_Data extracted from a collection_.
=======
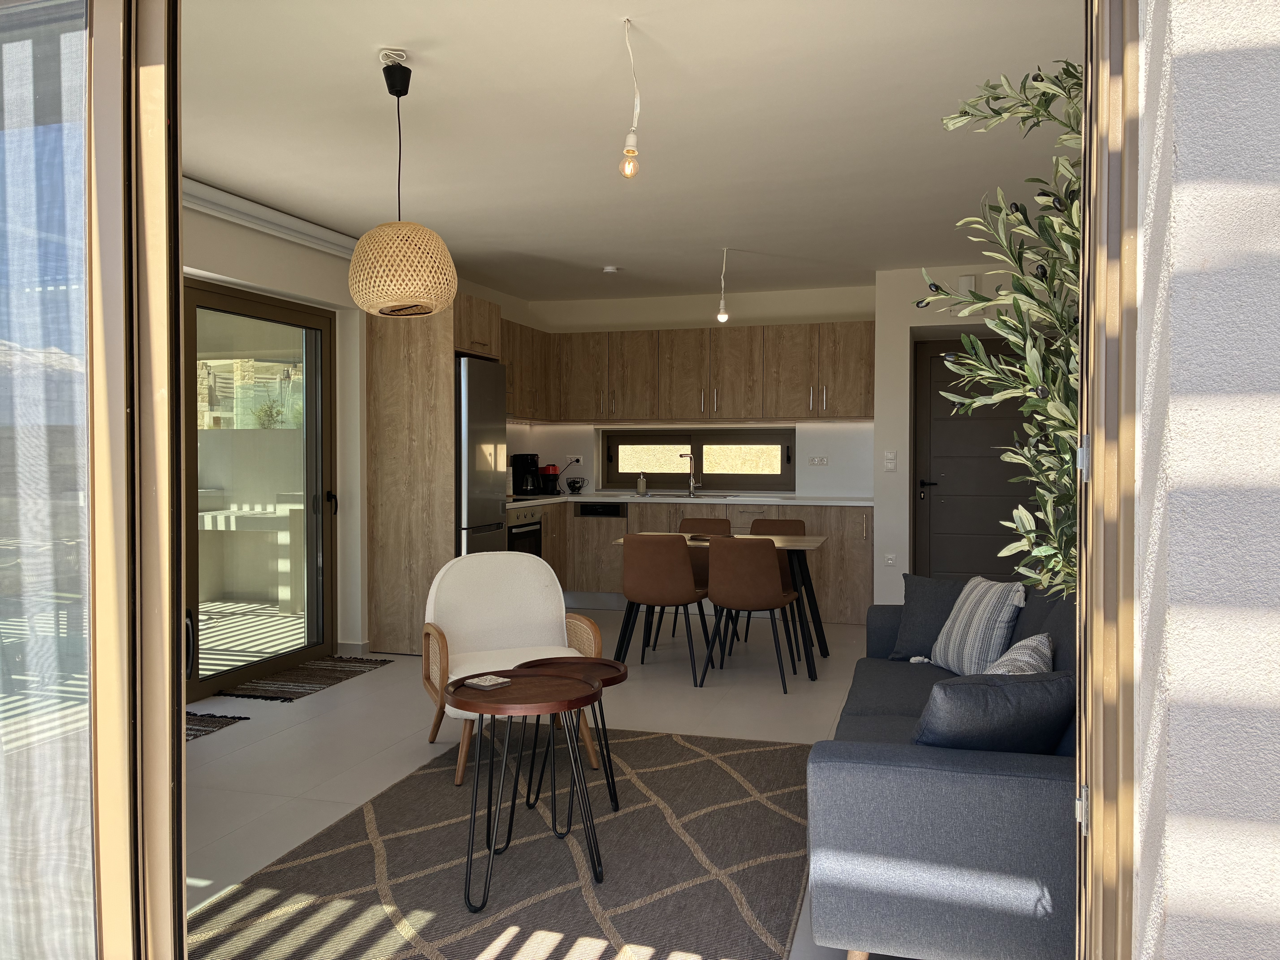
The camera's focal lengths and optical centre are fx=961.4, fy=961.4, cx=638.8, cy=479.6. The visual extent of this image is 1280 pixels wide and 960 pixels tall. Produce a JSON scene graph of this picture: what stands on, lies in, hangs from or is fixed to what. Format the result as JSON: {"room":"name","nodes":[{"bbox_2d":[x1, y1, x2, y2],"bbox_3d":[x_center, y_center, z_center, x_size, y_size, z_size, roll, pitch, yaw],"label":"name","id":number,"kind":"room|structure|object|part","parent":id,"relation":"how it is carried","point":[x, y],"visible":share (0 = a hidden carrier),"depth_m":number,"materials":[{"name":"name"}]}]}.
{"room":"living room","nodes":[
{"label":"living room","id":0,"kind":"room"},
{"bbox_2d":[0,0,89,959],"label":"curtain","id":1,"kind":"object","parent":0,"point":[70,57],"visible":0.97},
{"bbox_2d":[183,201,369,676],"bbox_3d":[-2.167,-0.164,4.561,0.217,2.554,5.169,0,1,16],"label":"left wall","id":2,"kind":"structure","parent":0,"point":[255,273],"depth_m":5.49,"materials":[{"name":"white paint"}]},
{"bbox_2d":[181,278,335,699],"bbox_3d":[-2.210,0.050,5.316,0.189,2.146,1.588,0,1,16],"label":"sliding glass door","id":3,"kind":"structure","parent":2,"relation":"in","point":[311,391],"depth_m":5.47,"materials":[{"name":"brown glass"}]},
{"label":"door handle","id":4,"kind":"part","parent":3,"relation":"part of","materials":[{"name":"black metal"}]},
{"bbox_2d":[183,178,358,261],"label":"curtain rail","id":5,"kind":"object","parent":2,"relation":"attached to","point":[292,221],"visible":0.52,"depth_m":5.07,"materials":[{"name":"white"}]},
{"bbox_2d":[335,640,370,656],"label":"baseboard","id":6,"kind":"structure","parent":2,"relation":"attached to","point":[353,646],"depth_m":6.05,"materials":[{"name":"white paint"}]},
{"bbox_2d":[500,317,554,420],"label":"upper cabinet","id":7,"kind":"object","parent":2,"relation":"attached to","point":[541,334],"visible":0.37,"depth_m":7.79,"materials":[{"name":"brown wood"}]},
{"bbox_2d":[184,608,910,959],"bbox_3d":[-0.145,1.228,4.249,4.753,0.117,7.707,0,1,16],"label":"floor","id":8,"kind":"structure","parent":0,"point":[351,695],"depth_m":4.48,"materials":[{"name":"tile"}]},
{"bbox_2d":[185,708,247,741],"bbox_3d":[-2.267,1.149,4.234,0.553,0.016,0.968,0,1,16],"label":"door mat","id":9,"kind":"object","parent":8,"relation":"on","point":[200,730],"visible":0.29,"depth_m":4.52,"materials":[{"name":"carpet"}]},
{"bbox_2d":[217,654,392,701],"bbox_3d":[-1.879,1.120,5.498,0.500,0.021,1.015,0,1,16],"label":"door mat","id":10,"kind":"object","parent":8,"relation":"on","point":[340,679],"visible":0.98,"depth_m":5.43,"materials":[{"name":"brown carpet"}]},
{"bbox_2d":[363,291,512,658],"bbox_3d":[-1.269,-0.001,6.414,0.671,2.096,0.783,0,1,16],"label":"tall cabinet","id":11,"kind":"object","parent":8,"relation":"on","point":[393,353],"visible":0.62,"depth_m":6.08,"materials":[{"name":"brown wood"}]},
{"bbox_2d":[455,355,508,552],"bbox_3d":[-1.256,0.146,6.428,0.610,1.863,0.658,0,1,16],"label":"refrigerator","id":12,"kind":"object","parent":8,"relation":"on","point":[488,439],"visible":0.33,"depth_m":6.22,"materials":[{"name":"silver metal"}]},
{"bbox_2d":[189,725,818,959],"bbox_3d":[-0.248,1.186,3.189,1.620,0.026,2.389,0,1,16],"label":"area rug","id":13,"kind":"object","parent":8,"relation":"on","point":[785,751],"visible":0.88,"depth_m":2.95,"materials":[{"name":"carpet"}]},
{"bbox_2d":[420,549,601,784],"bbox_3d":[-0.559,0.746,4.108,0.713,0.839,0.716,0,1,-22],"label":"armchair","id":14,"kind":"object","parent":13,"relation":"on","point":[515,625],"visible":0.78,"depth_m":4.23,"materials":[{"name":"fabric"}]},
{"bbox_2d":[445,670,603,911],"bbox_3d":[-0.333,0.901,2.868,0.477,0.574,0.482,0,1,-5],"label":"round side table","id":15,"kind":"object","parent":13,"relation":"on","point":[589,692],"visible":0.98,"depth_m":2.80,"materials":[{"name":"brown wood"}]},
{"bbox_2d":[463,674,510,689],"bbox_3d":[-0.471,0.627,2.988,0.104,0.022,0.110,1,2,39],"label":"coaster","id":16,"kind":"object","parent":15,"relation":"on","point":[486,684],"visible":0.99,"depth_m":2.97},
{"bbox_2d":[513,653,626,817],"bbox_3d":[-0.236,0.918,3.443,0.429,0.508,0.431,0,1,-15],"label":"round side table","id":17,"kind":"object","parent":13,"relation":"on","point":[549,662],"visible":0.63,"depth_m":3.45,"materials":[{"name":"brown wood"}]},
{"bbox_2d":[620,533,711,685],"bbox_3d":[0.154,0.706,5.511,0.473,0.841,0.521,0,1,16],"label":"dining chair","id":18,"kind":"object","parent":8,"relation":"on","point":[690,579],"visible":0.99,"depth_m":5.32,"materials":[{"name":"brown leather"}]},
{"bbox_2d":[516,499,872,624],"bbox_3d":[0.397,0.620,7.730,3.043,0.896,0.796,0,1,16],"label":"base cabinet","id":19,"kind":"object","parent":8,"relation":"on","point":[846,541],"visible":0.36,"depth_m":7.49,"materials":[{"name":"brown wood"}]},
{"bbox_2d":[506,506,543,557],"bbox_3d":[-1.098,0.493,7.273,0.618,0.572,0.633,0,1,16],"label":"oven","id":20,"kind":"object","parent":19,"relation":"in","point":[539,522],"visible":0.29,"depth_m":7.19,"materials":[{"name":"silver metal"}]},
{"bbox_2d":[574,503,627,605],"bbox_3d":[-0.297,0.577,8.025,0.550,0.773,0.589,0,1,16],"label":"dishwasher","id":21,"kind":"object","parent":19,"relation":"in","point":[608,541],"visible":0.77,"depth_m":7.79,"materials":[{"name":"wood"}]},
{"bbox_2d":[506,491,873,505],"bbox_3d":[0.321,0.164,7.789,3.421,0.041,0.893,0,1,16],"label":"countertop","id":22,"kind":"structure","parent":19,"relation":"on","point":[552,498],"depth_m":7.56,"materials":[{"name":"white stone"}]},
{"bbox_2d":[510,452,542,495],"bbox_3d":[-0.956,-0.051,8.133,0.218,0.331,0.236,0,1,16],"label":"coffee maker","id":23,"kind":"object","parent":22,"relation":"on","point":[518,482],"visible":0.91,"depth_m":8.07,"materials":[{"name":"black plastic"}]},
{"bbox_2d":[539,463,560,493],"bbox_3d":[-0.781,-0.006,8.411,0.174,0.241,0.208,0,1,-11],"label":"coffee maker","id":24,"kind":"object","parent":22,"relation":"on","point":[552,487],"visible":0.99,"depth_m":8.35,"materials":[{"name":"black plastic"}]},
{"bbox_2d":[564,476,586,494],"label":"wire basket","id":25,"kind":"object","parent":22,"relation":"on","point":[576,482],"visible":0.99,"depth_m":8.37,"materials":[{"name":"black metal"}]},
{"bbox_2d":[635,471,647,495],"bbox_3d":[0.025,0.024,8.166,0.086,0.201,0.086,0,1,16],"label":"soap bottle","id":26,"kind":"object","parent":22,"relation":"on","point":[642,487],"visible":1,"depth_m":8.14,"materials":[{"name":"glass"}]},
{"bbox_2d":[677,450,699,496],"bbox_3d":[0.406,-0.058,8.056,0.127,0.381,0.249,0,1,16],"label":"kitchen tap","id":27,"kind":"object","parent":22,"relation":"on","point":[692,482],"visible":1,"depth_m":8.16,"materials":[{"name":"silver metal"}]},
{"bbox_2d":[645,491,733,498],"bbox_3d":[0.376,0.205,7.917,0.724,0.127,0.438,0,1,16],"label":"sink","id":28,"kind":"object","parent":22,"relation":"in","point":[677,496],"visible":0.67,"depth_m":7.98,"materials":[{"name":"silver metal"}]},
{"bbox_2d":[674,516,732,642],"bbox_3d":[0.387,0.677,6.433,0.461,0.828,0.502,0,1,16],"label":"dining chair","id":29,"kind":"object","parent":8,"relation":"on","point":[695,522],"visible":0.31,"depth_m":6.62,"materials":[{"name":"brown leather"}]},
{"bbox_2d":[608,527,833,682],"bbox_3d":[0.507,0.738,5.932,1.278,0.751,0.850,0,1,16],"label":"dining table","id":30,"kind":"object","parent":8,"relation":"on","point":[804,544],"visible":0.53,"depth_m":5.74,"materials":[{"name":"wood"}]},
{"bbox_2d":[702,535,802,693],"bbox_3d":[0.623,0.711,5.406,0.478,0.840,0.516,0,1,16],"label":"dining chair","id":31,"kind":"object","parent":8,"relation":"on","point":[772,574],"visible":1,"depth_m":5.22,"materials":[{"name":"brown leather"}]},
{"bbox_2d":[741,514,806,644],"bbox_3d":[0.863,0.690,6.344,0.478,0.835,0.518,0,1,16],"label":"dining chair","id":32,"kind":"object","parent":8,"relation":"on","point":[796,528],"visible":0.33,"depth_m":6.50,"materials":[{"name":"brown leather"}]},
{"bbox_2d":[806,588,1077,959],"bbox_3d":[1.152,0.779,3.244,1.029,0.814,2.337,0,1,16],"label":"sofa","id":33,"kind":"object","parent":8,"relation":"on","point":[886,767],"visible":0.64,"depth_m":2.19,"materials":[{"name":"fabric"}]},
{"bbox_2d":[885,573,964,661],"bbox_3d":[1.302,0.592,4.093,0.488,0.367,0.267,1,2,41],"label":"dark cushion","id":34,"kind":"object","parent":33,"relation":"on","point":[923,611],"visible":0.63,"depth_m":4.09,"materials":[{"name":"fabric"}]},
{"bbox_2d":[925,575,1027,675],"bbox_3d":[1.347,0.598,3.949,0.394,0.395,0.888,0,1,-7],"label":"striped pillow","id":35,"kind":"object","parent":33,"relation":"on","point":[958,628],"visible":0.91,"depth_m":3.84,"materials":[{"name":"fabric"}]},
{"bbox_2d":[909,668,1075,755],"bbox_3d":[0.906,0.635,2.555,0.451,0.349,0.375,0,1,16],"label":"dark cushion","id":36,"kind":"object","parent":33,"relation":"on","point":[992,708],"visible":0.77,"depth_m":2.41,"materials":[{"name":"fabric"}]},
{"bbox_2d":[981,632,1051,674],"bbox_3d":[1.095,0.629,2.944,0.307,0.309,0.563,1,1,27],"label":"striped pillow","id":37,"kind":"object","parent":33,"relation":"on","point":[1010,652],"visible":0.34,"depth_m":2.85,"materials":[{"name":"fabric"}]},
{"bbox_2d":[925,57,1085,596],"bbox_3d":[0.932,-0.036,2.002,0.671,1.804,0.846,0,1,16],"label":"potted tree","id":38,"kind":"object","parent":8,"relation":"on","point":[1064,235],"visible":0.37,"depth_m":1.95,"materials":[{"name":"green plant"}]},
{"bbox_2d":[183,0,1084,303],"bbox_3d":[0.020,-1.498,4.654,4.385,0.176,6.122,0,1,16],"label":"ceiling","id":39,"kind":"structure","parent":0,"point":[873,264],"depth_m":3.89,"materials":[{"name":"white paint"}]},
{"bbox_2d":[347,50,457,318],"bbox_3d":[-0.807,-0.992,3.276,0.370,0.874,0.370,0,1,16],"label":"pendant lamp","id":40,"kind":"object","parent":39,"relation":"hanging from","point":[451,294],"visible":0.99,"depth_m":3.16,"materials":[{"name":"wicker"}]},
{"bbox_2d":[601,264,621,274],"bbox_3d":[-0.197,-1.508,6.892,0.133,0.040,0.132,0,1,-5],"label":"smoke detector","id":41,"kind":"object","parent":39,"relation":"attached to","point":[608,270],"visible":0.99,"depth_m":6.85,"materials":[{"name":"white plastic"}]},
{"bbox_2d":[616,18,641,180],"bbox_3d":[-0.030,-1.191,3.047,0.093,0.484,0.093,-1,1,-34],"label":"pendant bulb","id":42,"kind":"object","parent":39,"relation":"hanging from","point":[629,152],"visible":0.99,"depth_m":3.03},
{"bbox_2d":[716,247,730,322],"bbox_3d":[0.558,-1.266,6.359,0.096,0.487,0.159,0,1,-3],"label":"pendant bulb","id":43,"kind":"object","parent":39,"relation":"hanging from","point":[722,316],"visible":0.99,"depth_m":6.33,"materials":[{"name":"white"}]},
{"bbox_2d":[518,285,877,501],"bbox_3d":[0.575,-0.541,8.218,3.086,1.984,0.287,0,1,16],"label":"kitchen back wall","id":44,"kind":"structure","parent":0,"point":[690,321],"depth_m":8.06,"materials":[{"name":"white paint"}]},
{"bbox_2d":[565,454,583,465],"bbox_3d":[-0.574,-0.173,8.445,0.175,0.088,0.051,0,1,16],"label":"wall socket","id":45,"kind":"object","parent":44,"relation":"attached to","point":[581,461],"visible":0.95,"depth_m":8.44,"materials":[{"name":"white plastic"}]},
{"bbox_2d":[491,318,876,424],"bbox_3d":[0.477,-0.862,7.949,3.055,0.715,0.525,0,1,16],"label":"upper cabinet","id":46,"kind":"object","parent":44,"relation":"attached to","point":[812,415],"visible":0.81,"depth_m":7.75,"materials":[{"name":"brown wood"}]},
{"bbox_2d":[597,426,796,492],"bbox_3d":[0.511,-0.175,8.229,1.714,0.531,0.121,0,1,16],"label":"kitchen window","id":47,"kind":"structure","parent":44,"relation":"in","point":[610,472],"depth_m":8.19,"materials":[{"name":"brown"}]},
{"bbox_2d":[807,455,829,465],"bbox_3d":[1.438,-0.159,7.741,0.151,0.081,0.016,0,1,16],"label":"wall socket","id":48,"kind":"object","parent":44,"relation":"attached to","point":[814,461],"visible":0.98,"depth_m":7.74,"materials":[{"name":"white plastic"}]},
{"bbox_2d":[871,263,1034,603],"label":"right wall","id":49,"kind":"structure","parent":0,"point":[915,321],"depth_m":7.05,"materials":[{"name":"white paint"}]},
{"bbox_2d":[883,552,895,566],"bbox_3d":[1.814,0.578,6.953,0.077,0.098,0.013,0,1,16],"label":"wall socket","id":50,"kind":"object","parent":49,"relation":"attached to","point":[889,560],"visible":0.98,"depth_m":6.95,"materials":[{"name":"white plastic"}]},
{"bbox_2d":[883,450,897,470],"bbox_3d":[1.843,-0.134,7.054,0.085,0.142,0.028,0,1,16],"label":"light switch","id":51,"kind":"object","parent":49,"relation":"attached to","point":[891,461],"visible":0.98,"depth_m":7.05,"materials":[{"name":"white plastic"}]},
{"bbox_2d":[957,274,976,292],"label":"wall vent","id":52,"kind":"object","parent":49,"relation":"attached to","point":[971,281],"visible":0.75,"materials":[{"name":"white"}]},
{"bbox_2d":[914,336,1035,586],"bbox_3d":[2.601,0.009,7.242,1.025,2.155,0.093,0,1,16],"label":"dark door","id":53,"kind":"structure","parent":49,"relation":"in","point":[1003,485],"depth_m":7.31,"materials":[{"name":"wood"}]},
{"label":"door handle","id":54,"kind":"part","parent":53,"relation":"part of","materials":[{"name":"black metal"}]},
{"bbox_2d":[1129,0,1279,959],"bbox_3d":[0.945,-0.088,1.123,2.240,2.619,0.341,0,1,16],"label":"exterior wall","id":55,"kind":"structure","parent":0,"point":[1172,429],"depth_m":1.11,"materials":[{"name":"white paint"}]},
{"bbox_2d":[0,0,188,959],"bbox_3d":[-1.365,0.040,1.729,1.319,2.399,0.213,0,1,16],"label":"sliding glass door","id":56,"kind":"structure","parent":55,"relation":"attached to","point":[170,614],"depth_m":1.57,"materials":[{"name":"glass"}]},
{"bbox_2d":[1075,0,1140,959],"bbox_3d":[0.802,0.003,1.574,0.197,2.430,0.955,0,1,16],"label":"frame","id":57,"kind":"structure","parent":55,"relation":"attached to","point":[1119,805],"depth_m":1.32,"materials":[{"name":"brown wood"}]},
{"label":"hinge","id":58,"kind":"part","parent":57,"relation":"part of","materials":[{"name":"silver metal"}]},
{"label":"hinge","id":59,"kind":"part","parent":57,"relation":"part of","materials":[{"name":"silver metal"}]},
{"label":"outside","id":60,"kind":"structure","parent":0,"visible":0},
{"label":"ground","id":61,"kind":"structure","parent":60,"visible":0},
{"bbox_2d":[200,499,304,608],"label":"outdoor table","id":62,"kind":"object","parent":61,"relation":"on","point":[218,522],"visible":0.5,"depth_m":6.96,"materials":[{"name":"white"}]},
{"bbox_2d":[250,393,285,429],"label":"shrub","id":63,"kind":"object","parent":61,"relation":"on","point":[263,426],"visible":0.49,"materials":[{"name":"green plant"}]}
]}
=======
Which lines above hold the string "hanging"? Copy each of them.

{"bbox_2d":[347,50,457,318],"bbox_3d":[-0.807,-0.992,3.276,0.370,0.874,0.370,0,1,16],"label":"pendant lamp","id":40,"kind":"object","parent":39,"relation":"hanging from","point":[451,294],"visible":0.99,"depth_m":3.16,"materials":[{"name":"wicker"}]},
{"bbox_2d":[616,18,641,180],"bbox_3d":[-0.030,-1.191,3.047,0.093,0.484,0.093,-1,1,-34],"label":"pendant bulb","id":42,"kind":"object","parent":39,"relation":"hanging from","point":[629,152],"visible":0.99,"depth_m":3.03},
{"bbox_2d":[716,247,730,322],"bbox_3d":[0.558,-1.266,6.359,0.096,0.487,0.159,0,1,-3],"label":"pendant bulb","id":43,"kind":"object","parent":39,"relation":"hanging from","point":[722,316],"visible":0.99,"depth_m":6.33,"materials":[{"name":"white"}]},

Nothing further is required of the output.